Among the branches of the rain tree, Amie constructed her house. Making rope ladders from banyan vines for access to the tree’s lower branches, she industriously fashioned a wood floor from the fallen limbs of a nearby koa tree. Lashing together two-inch thick branches with braided sennit rope, she planed the wood with an adz fashioned from a piece of sharp coral. And weaving together dried grasses found up-shore with freshly-gathered, spiky palm fronds, she fabricated a thatched, conical roof that she covered with philodendron leaves laid like shingles to shed rain water. In place of solid walls she made large bamboo shades that could be raised by a drawstring in good weather, and lowered when it rained.

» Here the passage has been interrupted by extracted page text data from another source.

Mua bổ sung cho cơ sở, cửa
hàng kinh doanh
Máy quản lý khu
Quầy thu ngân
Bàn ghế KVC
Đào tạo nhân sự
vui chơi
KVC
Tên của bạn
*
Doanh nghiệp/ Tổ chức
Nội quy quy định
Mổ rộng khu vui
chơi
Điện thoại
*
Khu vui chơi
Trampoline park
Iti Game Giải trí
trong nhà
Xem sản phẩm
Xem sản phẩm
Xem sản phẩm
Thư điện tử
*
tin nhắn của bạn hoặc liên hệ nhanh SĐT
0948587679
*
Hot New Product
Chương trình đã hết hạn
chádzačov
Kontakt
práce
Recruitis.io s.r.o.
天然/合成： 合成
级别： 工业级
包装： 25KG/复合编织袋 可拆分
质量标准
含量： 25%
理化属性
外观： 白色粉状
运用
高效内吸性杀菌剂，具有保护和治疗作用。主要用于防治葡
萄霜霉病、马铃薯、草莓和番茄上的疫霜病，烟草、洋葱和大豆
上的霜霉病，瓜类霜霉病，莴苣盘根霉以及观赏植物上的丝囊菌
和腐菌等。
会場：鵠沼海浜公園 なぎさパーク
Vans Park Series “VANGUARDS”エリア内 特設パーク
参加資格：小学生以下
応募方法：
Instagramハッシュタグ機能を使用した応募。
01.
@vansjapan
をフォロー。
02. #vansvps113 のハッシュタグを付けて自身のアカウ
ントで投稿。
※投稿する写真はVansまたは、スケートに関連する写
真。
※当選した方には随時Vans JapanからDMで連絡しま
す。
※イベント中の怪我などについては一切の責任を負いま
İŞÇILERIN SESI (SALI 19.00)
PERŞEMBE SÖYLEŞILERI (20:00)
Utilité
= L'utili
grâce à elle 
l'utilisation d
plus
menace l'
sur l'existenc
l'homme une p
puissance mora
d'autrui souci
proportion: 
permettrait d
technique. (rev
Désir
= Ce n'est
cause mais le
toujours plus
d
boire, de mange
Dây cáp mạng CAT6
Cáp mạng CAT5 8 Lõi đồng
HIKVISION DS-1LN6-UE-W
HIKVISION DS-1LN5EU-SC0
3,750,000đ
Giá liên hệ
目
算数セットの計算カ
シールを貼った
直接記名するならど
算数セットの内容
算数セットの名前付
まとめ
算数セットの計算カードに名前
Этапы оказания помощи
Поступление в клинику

Determined to survive, she gradually assembled the elements essential for day-to-day living. And though she dreaded a return to the site of the crash, she gathered her courage and made her way back to the plane’s wreckage. She knew she could re-fashion parts of the Electra into much needed items for this new and imposed lifestyle.
Reaching the crash site she was caught off guard by the devastation. Such chaos poignantly certified the end of erstwhile goals and aspirations, and she wept for connections she might never again engage. So massive was the damage that she was forced to disregard the notion of her plane as a phoenix; and with angry determination she stripped leather off the seats, peeled rubber from the flattened tires, and disconnected steel rods.
From twisted metal she created several essential items: cooking pots and utensils; a system of gutters, funnels, troughs, and spouts to deliver water from the running stream directly to a manmade reservoir near her dwelling. She managed to forge a combination shovel/ax from the smashed tip of a propeller blade, and she used fragments of shattered glass as magnifying elements to kindle fires by sunlight. She salvaged the rubber life raft to use as an inflatable bed; as well as a compass, a thermos, and a canteen and two cups. From the first aid kit she took scissors, tape, gauze, and a needle. Her mechanic’s tools lay strewn about the wreckage of the fuselage, and she was able to locate only her hammer, a crowbar, a few wrenches, and a single screwdriver. She made certain to collect all clothes that were carried on board.
She spent many weeks bringing order to this enforced habitat, each day securing some new aspect of her livelihood from nature’s informal entropy; and it was only after she’d provided for her basic needs that she took some quiet time to give thanks for her subsistence and acknowledge the awesome sovereignty of her environment.
Thankfully the struggle for survival was long past. Over time her life as a solitary had become a series of peaceful devotions, routines she performed with solicitude and genuine grace. Now, along this ancient pathway she walked each day after bathing, through the palm grove above the shoreline. Near the far end of her sweet potato patch she had to ford a stream in a mist that never really made her wet. Then, passing the banana grove uphill from her tree house, vistas of the rugged coastline gave way to sauna-like alcoves, carved out by pounding waves and centuries of erosion, now protected by fern-covered canyon walls. On a hillside covered with lantana, fresh water trickled off a broad-leafed spout coming out of a tree trunk, horny and spiny as the skin of a troll.